United States Court of Appeals, District of Columbia Circuit
Sep 6, 1949
177 F.2d 228 (D.C. Cir. 1949)

Summary

In Norris Hirshberg, Inc. v. SEC, 177 F.2d 228, 232-33 (D.C. Cir. 1949), for example, the court found substantial evidence to support the SEC's finding that a broker-dealer violated Section(s) 17(a) and 10(b) when it failed to disclose to customers its general practice of acquiring large portions of the available issues of unlisted securities, selling them to its customers, buying them back, and then reselling them to the same and other customers.

Summary of this case from Securities & Exchange Commission v. First Jersey Securities, Inc.

Opinion

No. 9272.

Argued June 11, 1948.

Decided September 6, 1949.

Mr. Joseph B. Brennan, Washington, D.C., with whom Messrs. William A. Sutherland and Carl McFarland, Washington, D.C., were on the brief, for petitioner.

Mr. Nathan D. Lobell, of the bar of the State of New York, pro hac vice, by special leave of court, with whom Mr. Roger S. Foster, Solicitor, Securities Exchange Commission, Washington, D.C., was on the brief, for respondent.

Before CLARK, WILBUR K. MILLER and PRETTYMAN, Circuit Judges.


The documentation and literature of this case is of truly gargantuan proportions.

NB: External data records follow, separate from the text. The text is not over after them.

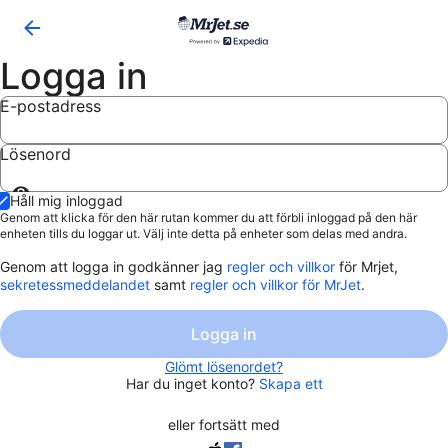
Logga in
E-postadress
Lösenord
Visa
Håll mig inloggad
lösenord
Genom att klicka för den här rutan kommer du att förbli inloggad på den här
enheten tills du loggar ut. Välj inte detta på enheter som delas med andra.
Genom att logga in godkänner jag
regler och villkor
för Mrjet,
sekretessmeddelandet
samt
regler och villkor för MrJet
.
Logga in
Glömt lösenordet?
Har du inget konto?
Skapa ett
eller fortsätt med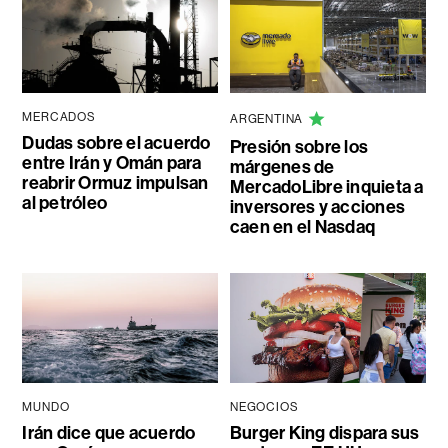
MERCADOS
ARGENTINA
Dudas sobre el acuerdo
Presión sobre los
entre Irán y Omán para
márgenes de
reabrir Ormuz impulsan
MercadoLibre inquieta a
al petróleo
inversores y acciones
caen en el Nasdaq
MUNDO
NEGOCIOS
Irán dice que acuerdo
Burger King dispara sus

The record proper comprises some thirteen large volumes; there is also on file here what the Commission calls a Supplemental Record consisting of 849 pages; the abridgement contained in the printed joint appendix is of three large volumes — as much as a small library. Petitioner, Norris Hirshberg, Inc., filed a printed 64-page main brief, a printed 67-page reply brief, and a printed 16-page supplemental brief. Respondent, Securities and Exchange Commission, countered with a main brief of 62 printed pages and a typewritten 13-page brief in answer to the reply brief.

This identical case was before this court over two years ago but had to be remanded to the Commission because the Commission had failed to provide this court with a properly assembled and certified record upon which the order complained of was entered. See Norris Hirshberg, Inc., v. Securities and Exchange Commission, 1947, 82 U.S.App. D.C. 32, 163 F.2d 689, cert. denied, 1948, 333 U.S. 867, 68 S.Ct. 788, 92 L.Ed. 1145.

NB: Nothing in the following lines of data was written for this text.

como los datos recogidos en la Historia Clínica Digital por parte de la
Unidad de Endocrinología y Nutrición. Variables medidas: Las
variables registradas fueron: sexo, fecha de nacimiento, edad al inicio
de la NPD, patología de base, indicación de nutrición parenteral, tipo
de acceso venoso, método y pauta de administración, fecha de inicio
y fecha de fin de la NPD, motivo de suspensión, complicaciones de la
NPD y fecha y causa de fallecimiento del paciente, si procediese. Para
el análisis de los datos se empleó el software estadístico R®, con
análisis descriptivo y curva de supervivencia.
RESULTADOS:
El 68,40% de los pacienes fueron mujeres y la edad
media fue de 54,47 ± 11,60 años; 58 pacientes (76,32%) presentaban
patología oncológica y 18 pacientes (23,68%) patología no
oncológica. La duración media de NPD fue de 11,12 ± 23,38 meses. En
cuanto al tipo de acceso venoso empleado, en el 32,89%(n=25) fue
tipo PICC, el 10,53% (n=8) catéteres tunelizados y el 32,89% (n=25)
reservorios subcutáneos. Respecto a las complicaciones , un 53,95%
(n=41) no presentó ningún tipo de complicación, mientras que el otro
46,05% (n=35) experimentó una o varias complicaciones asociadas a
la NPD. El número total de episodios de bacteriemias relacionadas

Yet withal there has been a strange dearth of real issues either of fact or of law and, therefore, we shall not attempt to review in detail this monumental record but shall content ourselves with a statement as brief as may be of what we conceive to be the undisputed facts and the conclusions of law applicable thereto.

Petitioner is a securities broker and dealer and has been engaged mainly in what is known as over-the-counter business in Atlanta, Georgia, since September, 1932. It became a registered broker and dealer on January 1, 1936. Prior to the formation of petitioner, Julian R. Hirshberg and J. Goodrum Norris, its founders and owners, had both been employed as salesmen in the securities department of the Trust Company of Georgia. It is asserted, and not denied, that when they opened their own business a large number of the customers whom they had known as salesmen for the Trust Company followed them to the new firm. It is alleged by petitioner that many new customers came to the firm upon the recommendation of others and that comparatively few of petitioner's customers were obtained through solicitation although it is admitted that as many as six or seven solicitors at a time were employed by the firm. It is alleged and not denied that 75% of the firm's business was procured by Hirshberg and by Norris personally and that they individually had done practically no personal solicitation of accounts. Petitioner sold stocks and bonds both for investment and speculation, dealing extensively in municipal, Government, and corporation bonds.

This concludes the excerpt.